Zbyt częste myślenie o tajemniczym karteluszku sprawiło, iż ten 25 października począł się generałowi śnić niby złowieszczy biblijny napis-widmo MANE-THEKEL-FARES. Wasia wyjął spluwę i kilka razy strzelił do napisu, lecz albo nie trafiał, albo kule przechodziły skroś liter i cyfr jak przez obłok. Pyrgnął pusty magazynek, włożył nowy i chciał znowu strzelać, gdy raptem czyjaś koścista dłoń ucapiła mu ramię z siłą metalowych kleszczy i rozległ się chrapliwy głos:

– Daj spokój, Wasia.

Obejrzał się i ze zdziwieniem zobaczył „świętej pamięci” pułkownika Heldbauma, starego polskiego kumpla, którego tak niedawno żegnał na warszawskim cmentarzu. Krzyknął:

– Co tu robisz, Mietek?!

– Pukam ci do rozsądku – rzekł Heldbaum.

– Sam sobie puknij!… Zawsze cię lubiłem, chociaż ty jesteś Żyd, a ja nie lubię Żydów!

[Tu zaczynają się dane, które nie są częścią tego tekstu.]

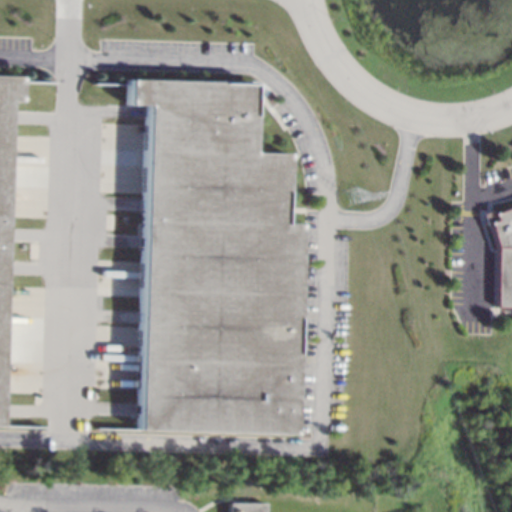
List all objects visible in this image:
road: (68, 29)
road: (382, 103)
building: (4, 161)
road: (470, 174)
building: (4, 188)
road: (23, 194)
road: (69, 249)
road: (471, 249)
building: (501, 254)
building: (502, 256)
building: (210, 265)
building: (209, 266)
parking lot: (82, 497)
road: (86, 506)
building: (244, 507)
road: (181, 508)
road: (35, 509)
road: (173, 509)
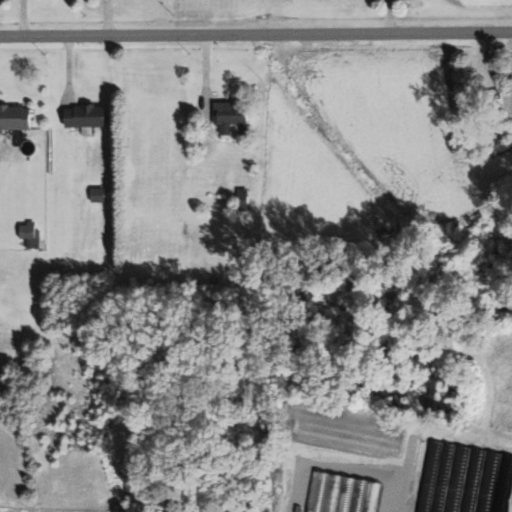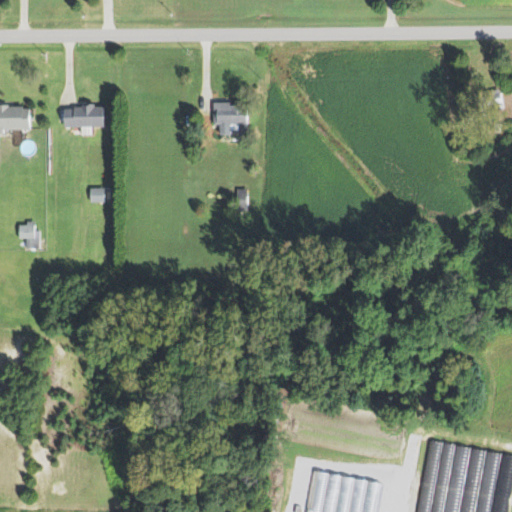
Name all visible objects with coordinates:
crop: (491, 2)
road: (390, 16)
road: (23, 17)
road: (107, 17)
road: (255, 33)
road: (67, 67)
road: (204, 70)
building: (489, 101)
building: (13, 116)
building: (80, 116)
building: (85, 116)
building: (229, 116)
building: (12, 117)
building: (227, 118)
building: (497, 128)
crop: (368, 151)
building: (96, 194)
building: (241, 199)
building: (26, 234)
building: (29, 235)
building: (428, 476)
building: (441, 477)
building: (455, 479)
building: (470, 480)
building: (486, 481)
building: (502, 484)
crop: (60, 506)
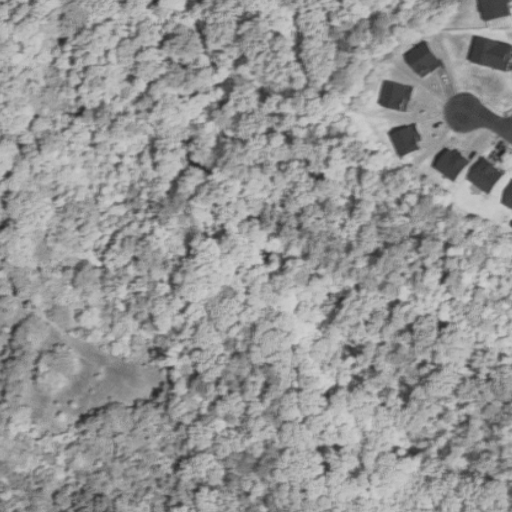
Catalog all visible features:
building: (496, 9)
building: (496, 9)
building: (492, 53)
building: (493, 53)
building: (425, 59)
building: (427, 59)
building: (400, 96)
building: (402, 96)
road: (488, 122)
building: (419, 131)
building: (409, 141)
building: (413, 141)
building: (455, 164)
building: (459, 164)
building: (490, 176)
building: (493, 176)
building: (510, 201)
building: (511, 202)
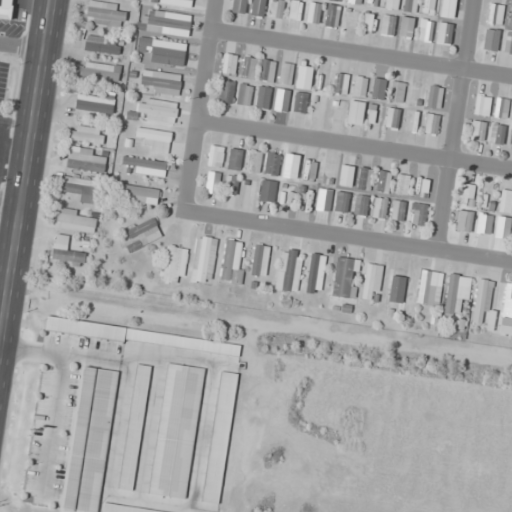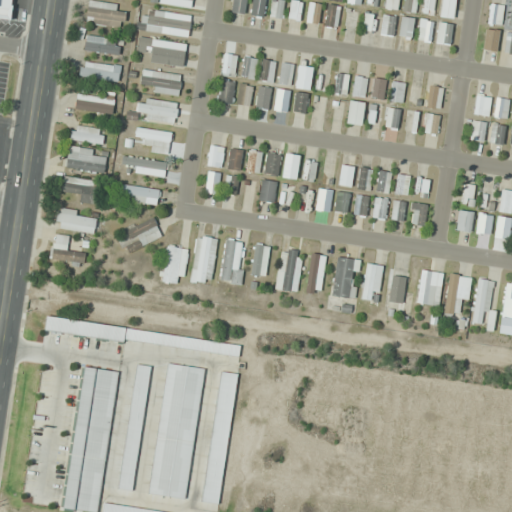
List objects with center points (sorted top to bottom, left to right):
building: (336, 0)
building: (354, 2)
building: (391, 5)
building: (238, 6)
building: (409, 6)
building: (258, 7)
building: (428, 7)
building: (5, 9)
building: (276, 9)
building: (295, 9)
building: (447, 9)
building: (313, 12)
building: (105, 14)
building: (495, 14)
building: (332, 15)
building: (510, 16)
building: (350, 18)
building: (367, 21)
building: (167, 23)
building: (388, 25)
building: (406, 27)
building: (425, 30)
building: (444, 33)
building: (492, 41)
building: (507, 44)
building: (102, 45)
building: (165, 51)
road: (23, 52)
road: (363, 56)
building: (229, 64)
building: (248, 67)
building: (267, 70)
building: (99, 72)
building: (320, 72)
building: (285, 74)
building: (303, 76)
building: (161, 82)
building: (341, 83)
building: (359, 86)
building: (378, 88)
building: (226, 91)
building: (396, 91)
building: (244, 95)
building: (434, 96)
building: (263, 97)
building: (281, 100)
building: (94, 102)
building: (300, 102)
road: (203, 105)
building: (482, 105)
building: (501, 108)
building: (156, 110)
building: (355, 112)
building: (374, 115)
building: (392, 117)
building: (431, 123)
road: (456, 125)
building: (478, 130)
building: (87, 134)
building: (497, 134)
building: (511, 135)
building: (155, 140)
road: (356, 146)
building: (215, 156)
building: (234, 159)
building: (85, 160)
building: (253, 161)
building: (272, 164)
building: (145, 166)
building: (290, 166)
building: (309, 170)
building: (343, 172)
building: (364, 178)
building: (383, 181)
building: (212, 182)
building: (230, 184)
building: (402, 184)
road: (26, 185)
building: (421, 187)
building: (81, 188)
building: (267, 190)
building: (286, 193)
building: (140, 194)
building: (468, 195)
building: (323, 199)
building: (341, 201)
building: (505, 201)
road: (12, 203)
building: (361, 204)
building: (379, 208)
building: (398, 210)
building: (418, 213)
building: (75, 220)
building: (464, 220)
building: (484, 223)
building: (502, 227)
building: (144, 231)
road: (351, 237)
building: (66, 251)
building: (203, 259)
building: (259, 260)
building: (233, 262)
building: (174, 265)
building: (288, 269)
building: (315, 273)
building: (345, 277)
building: (371, 281)
road: (6, 285)
building: (429, 287)
building: (397, 290)
building: (456, 292)
building: (482, 299)
building: (507, 301)
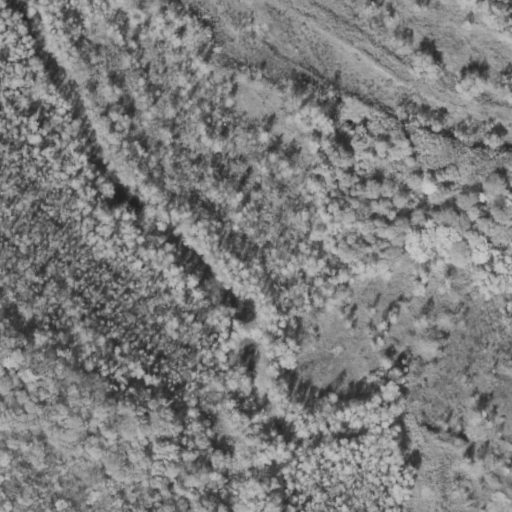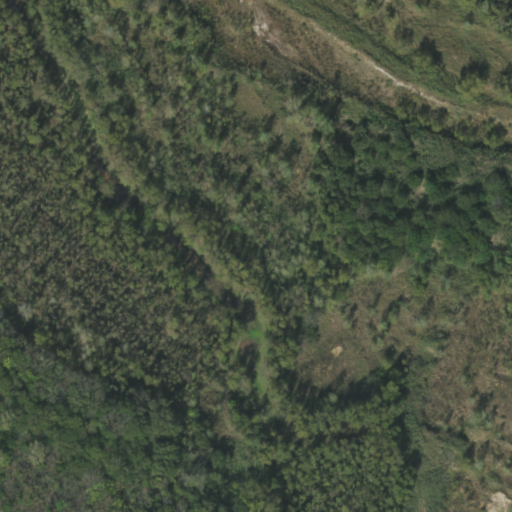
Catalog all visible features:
road: (375, 57)
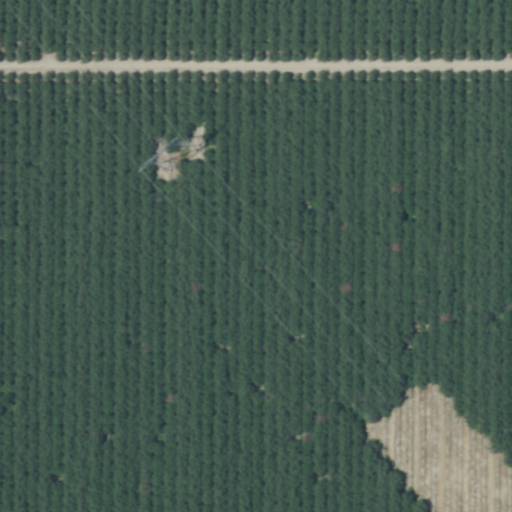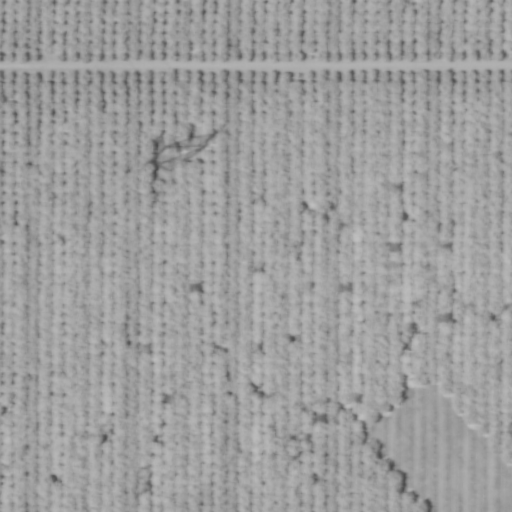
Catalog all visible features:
power tower: (183, 146)
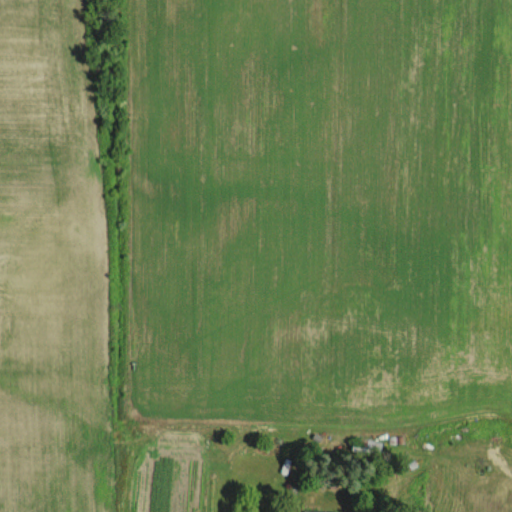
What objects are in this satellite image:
building: (317, 511)
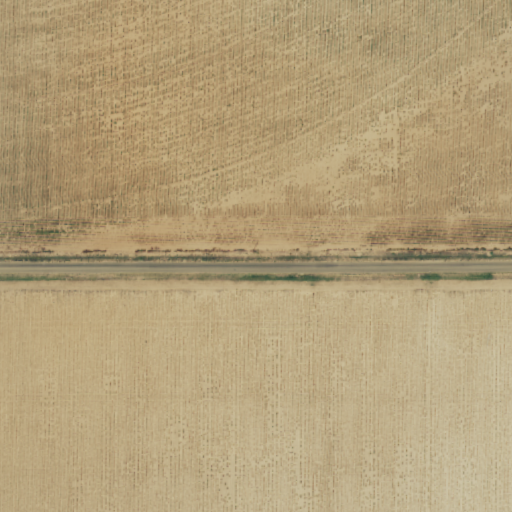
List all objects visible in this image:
road: (256, 269)
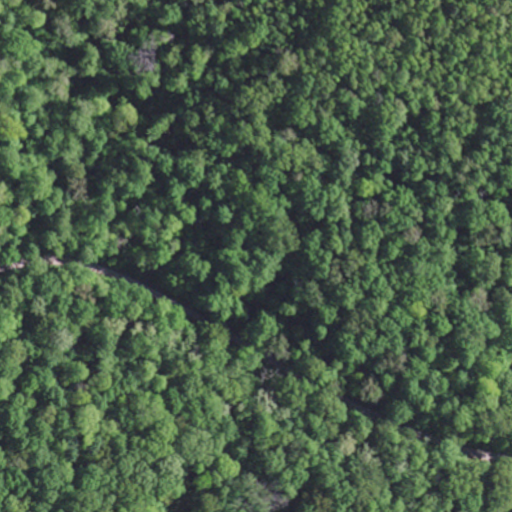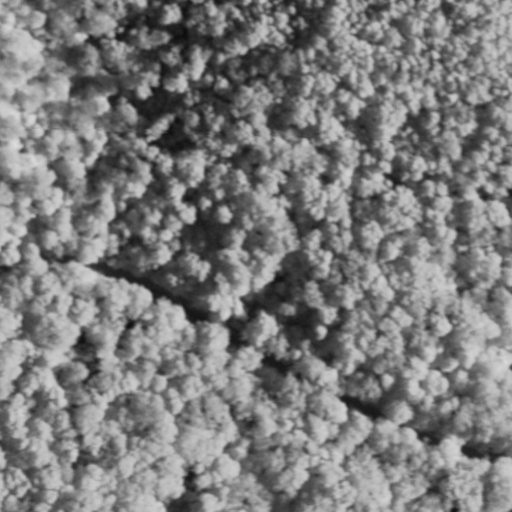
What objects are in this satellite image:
road: (255, 351)
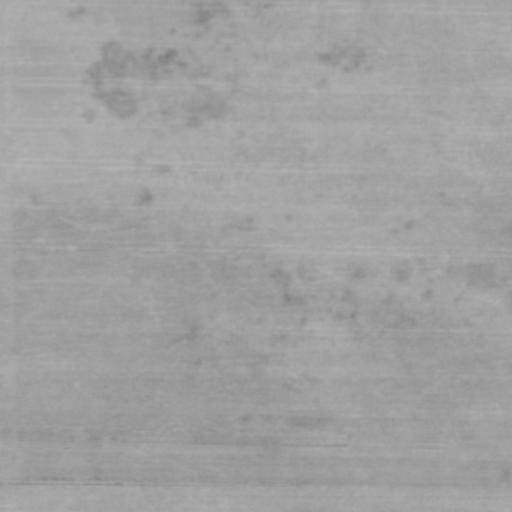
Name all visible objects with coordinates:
crop: (256, 256)
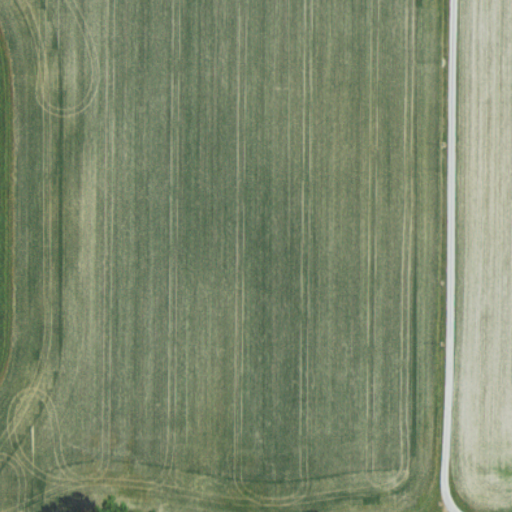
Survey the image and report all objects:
road: (452, 256)
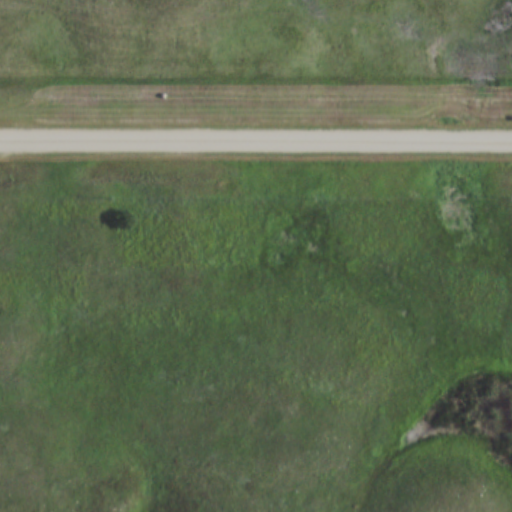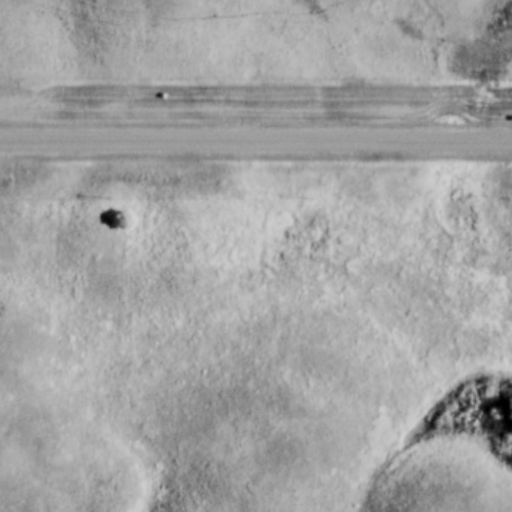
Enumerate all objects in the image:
road: (256, 139)
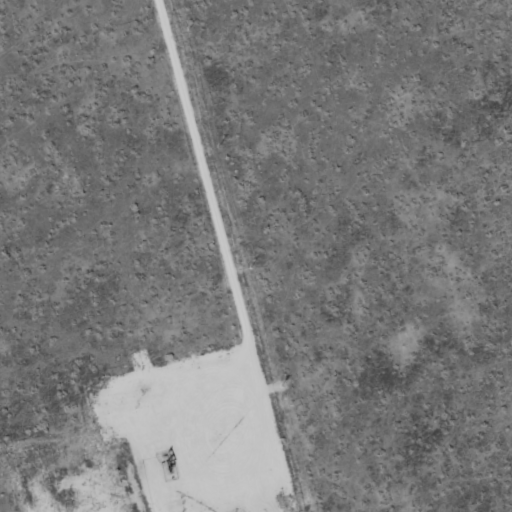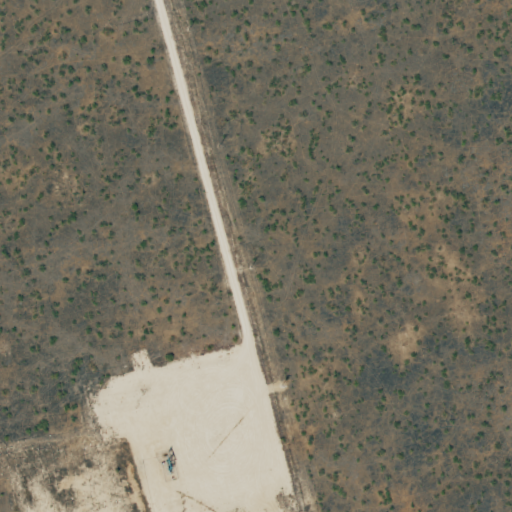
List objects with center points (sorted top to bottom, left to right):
road: (158, 43)
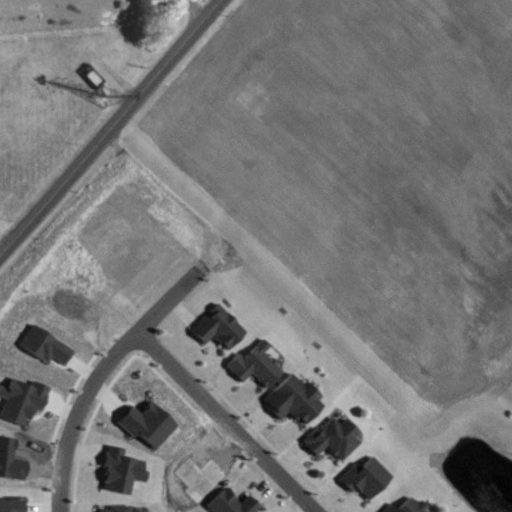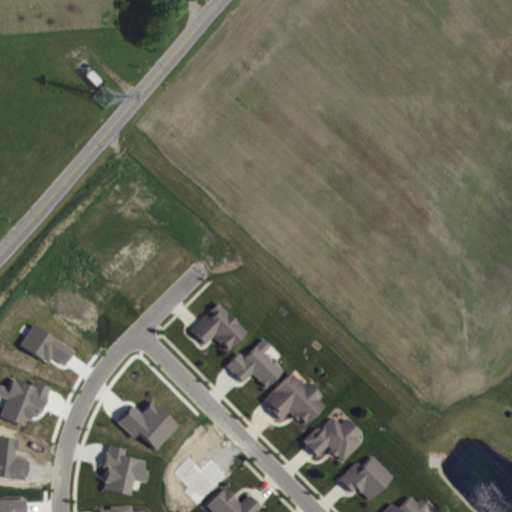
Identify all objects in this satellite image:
road: (193, 11)
power tower: (104, 100)
road: (111, 128)
road: (181, 310)
building: (214, 325)
building: (219, 333)
building: (46, 351)
building: (251, 362)
building: (256, 370)
road: (97, 376)
road: (217, 387)
building: (289, 397)
building: (295, 405)
building: (22, 406)
road: (225, 423)
road: (255, 425)
building: (148, 429)
building: (329, 436)
building: (334, 444)
road: (82, 452)
road: (291, 462)
building: (117, 468)
building: (361, 475)
building: (123, 477)
building: (367, 483)
road: (263, 486)
road: (326, 497)
building: (227, 502)
building: (232, 505)
building: (403, 505)
building: (12, 508)
building: (116, 508)
road: (301, 508)
building: (411, 508)
building: (127, 511)
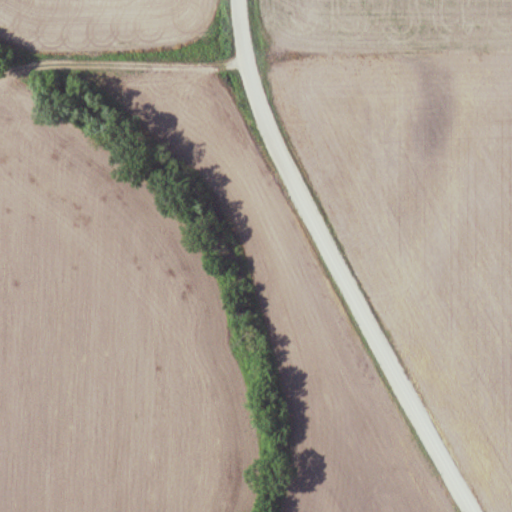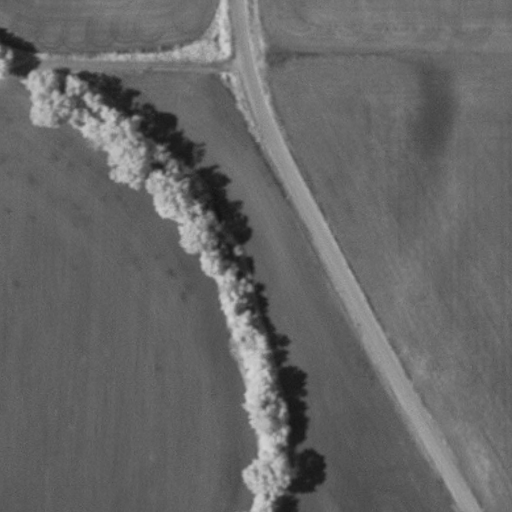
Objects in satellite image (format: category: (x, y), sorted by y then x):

– Ja też nie lubię Żydów – uspokoił go Heldbaum, cały czas trzymając ramię Wasi.

– Puszczaj! – krzyknął znowu Kudrimow. – Muszę rozwalić ten październik i tę dwudziestkę piątkę.

– Czemu? – spytał Heldbaum.

– Bo grozi mi śmiercią.

– No i co z tego, baranie jeden? Umrzesz jak każdy, na tym polega demokracja.

Wasia chciał mu wyłożyć soczyście co myśli o demokracji, ale sylwetka Heldbauma zbladła, zrobiła się przezroczysta i rozpłynęła w lśniącej przestrzeni niby kłębek dymu.


* * *

Spotkali się przed południem, daleko od hałaśliwego centrum Toronto. Mała kawiarenka, pusty taras z kilkoma stolikami, cień wysokich drzew, śpiewy ptaków. Oboje byli nieco stremowani tym służbowym rendez-vous, ale każde musiało tu przyjść, jak na zastrzyk lub do gabinetu dentystycznego. On przyszedł pierwszy, ona spóźniła się kilka minut. Podali sobie ręce, usiedli i zaniemówili urzeczeni sobą. To się zdarza nie tylko w snach i w poezji – dla wzajemnej fascynacji trzeba czasami jednego spojrzenia, krótkiego niby błysk elektrycznych impulsów. Cud optymalnego doboru lub magia złudnego wrażenia, wszystko jedno, bo liczy się głównie ta zapierająca dech piękność krótkich momentów egzystencji, wielka uroda chwil, które są największym darem Boga dla człowieka. Mijają jak mgnienie serc lub oczu, ale dzięki nim warto żyć.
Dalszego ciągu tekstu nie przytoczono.